The venue was Buckfast Abbey where extensive grounds and a large terrace outside the restaurant enabled us to meet and chat and enjoy lunch safely before the afternoon tour. Some members also took the opportunity to visit the beautiful Abbey Church of St. Mary, cool and peaceful on a hot summer’s day and providing as ever, a welcome to all.
After lunch we held a brief ceremony, thanking Frances Canning for her role as Chairman and welcoming Mike Aspray as Branch Chairman for 2021-22. We also thanked Secretary Peter for linking us via emails and the Newsletter during the past 15 months.
Maia Hall of the gardening team led us to see three of the specialist gardens maintained at Buckfast. Like all gardens, these are constantly evolving. First we admired the lavender garden (which at one time comprised the National Collection, now held elsewhere) located in a sunny, south facing position with lots of grit for good drainage. The sea of azure and mauve flowers was attracting some bees, we were pleased to note.
Next we moved on to learn about the Physic Garden, comprising four sections of planting separated by a shady low arched arbour, covered by vines, plums, quince and medlars at a height easy for picking. This garden has plants commonly used in medieval times: for example the medicinal quarter had feverfew (for headaches) lavender (an antiseptic) and self-heal (for hypertension) while the culinary quarter grew onion, garlic and borage. The household section contained rosemary and pineapple sage, used to mask unpleasant smells indoors and meadowsweet that was used for dyes. In the quarter with poisonous plants we were glad to see these on a small island surrounded by a pond and were told about monkshood (fatal if ingested) and lovage that can cause kidney damage. We did not linger here!

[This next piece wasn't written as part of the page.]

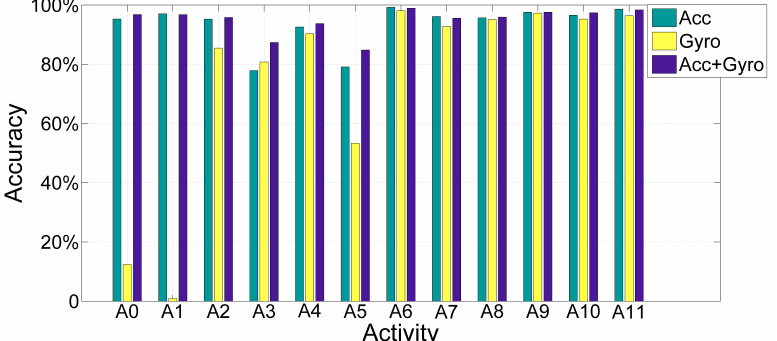
Figure 8. The performance changes of each activity recognition when adopting different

Our final stop was in the peaceful Millennium Garden, designed to commemorate the 1,000 years since an Abbey was founded here in 1018. This garden won Silver at the 0217 RHS Malvern Festival. Centred on a circular pond at which a white-painted wrought iron deer is drinking, the garden has a blue, white and silver theme with hostas, foxgloves, silver birch trees, hazel, ferns and other low-growing plants densely packed around the pond. A delightful and peaceful place.
Our tour concluded with an explanation from Peter Hague, Head Gardener, of the newer buildings in the grounds which include a conference centre. We thanked our guides and found shelter just as the thunderstorm broke! A dramatic end to a splendid outing. Thank you, Frances, for organising this visit.